To see this, create matrix $A$ as a column of ones of length $n$ and compute $R$ of the economy-size QR decomposition.

```n = 1e4; A = ones(n,1);```

Then $|R\left(1,1\right)|=||A\left(:,1\right)|{|}_{2}=\sqrt{\sum _{i=1}^{n}{1}^{2}}=\sqrt{n}$.

`R = fixed.qlessQR(A)`
```R = 100.0000 ```
`norm(A)`
```ans = 100 ```
`sqrt(n)`
```ans = 100 ```

The diagonal elements of the upper-triangular factor $R$ of the QR decomposition may be positive, negative, or zero, but `fixed.qlessQR` and `fixed.qrAB` always return the diagonal elements of $R$ as non-negative.

In a real-time application, such as when data is streaming continuously from a radar array, you can update the QR decomposition with an exponential forgetting factor $\alpha$ where $0<\alpha <1$. Use the `fixed.forgettingFactor` function to compute a forgetting factor $\alpha$ that acts as if the matrix were being integrated over $m$ rows to maintain a gain of about $\sqrt{m}$. The relationship between $\alpha$ and $m$ is $\alpha ={e}^{-1/\left(2m\right)}$.
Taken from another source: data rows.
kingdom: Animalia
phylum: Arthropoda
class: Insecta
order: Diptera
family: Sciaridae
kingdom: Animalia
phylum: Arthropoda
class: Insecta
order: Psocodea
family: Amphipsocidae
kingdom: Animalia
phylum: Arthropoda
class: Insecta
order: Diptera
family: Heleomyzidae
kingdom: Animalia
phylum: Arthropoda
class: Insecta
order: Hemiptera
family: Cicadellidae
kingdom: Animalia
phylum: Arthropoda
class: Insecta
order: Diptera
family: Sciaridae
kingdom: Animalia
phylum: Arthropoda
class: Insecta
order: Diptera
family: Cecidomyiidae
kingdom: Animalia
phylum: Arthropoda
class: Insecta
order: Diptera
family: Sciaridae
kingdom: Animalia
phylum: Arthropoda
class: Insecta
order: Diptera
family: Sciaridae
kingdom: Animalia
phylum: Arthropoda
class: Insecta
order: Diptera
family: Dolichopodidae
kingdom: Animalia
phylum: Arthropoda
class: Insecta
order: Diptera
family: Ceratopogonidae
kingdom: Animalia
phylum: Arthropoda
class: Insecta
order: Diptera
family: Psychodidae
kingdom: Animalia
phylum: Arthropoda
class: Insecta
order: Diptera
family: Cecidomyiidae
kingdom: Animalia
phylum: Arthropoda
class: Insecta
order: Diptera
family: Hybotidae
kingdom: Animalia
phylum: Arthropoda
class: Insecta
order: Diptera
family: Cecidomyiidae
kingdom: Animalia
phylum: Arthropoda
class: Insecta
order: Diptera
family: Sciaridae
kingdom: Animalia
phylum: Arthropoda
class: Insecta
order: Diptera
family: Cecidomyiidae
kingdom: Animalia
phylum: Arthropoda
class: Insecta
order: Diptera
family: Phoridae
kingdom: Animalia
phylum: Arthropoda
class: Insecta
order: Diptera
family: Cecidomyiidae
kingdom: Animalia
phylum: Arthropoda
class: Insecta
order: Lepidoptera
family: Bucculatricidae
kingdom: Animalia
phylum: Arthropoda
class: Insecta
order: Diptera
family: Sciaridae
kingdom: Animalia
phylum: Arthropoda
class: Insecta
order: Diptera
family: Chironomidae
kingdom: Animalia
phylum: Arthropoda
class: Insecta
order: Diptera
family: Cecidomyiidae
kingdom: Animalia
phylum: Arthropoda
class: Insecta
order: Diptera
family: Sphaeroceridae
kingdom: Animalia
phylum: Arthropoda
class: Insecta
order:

```m = 16; alpha = fixed.forgettingFactor(m); R_alpha = fixed.qlessQR(A,alpha)```
```R_alpha = 3.9377 ```
`sqrt(m)`
```ans = 4 ```

If you are working with a system and have been given a forgetting factor $\alpha$, and want to know the effective number of rows $m$ that you are integrating over, then you can use the `fixed.forgettingFactorInverse` function. The relationship between $m$ and $\alpha$ is $m=\frac{-1}{2\mathrm{log}\left(\alpha \right)}$.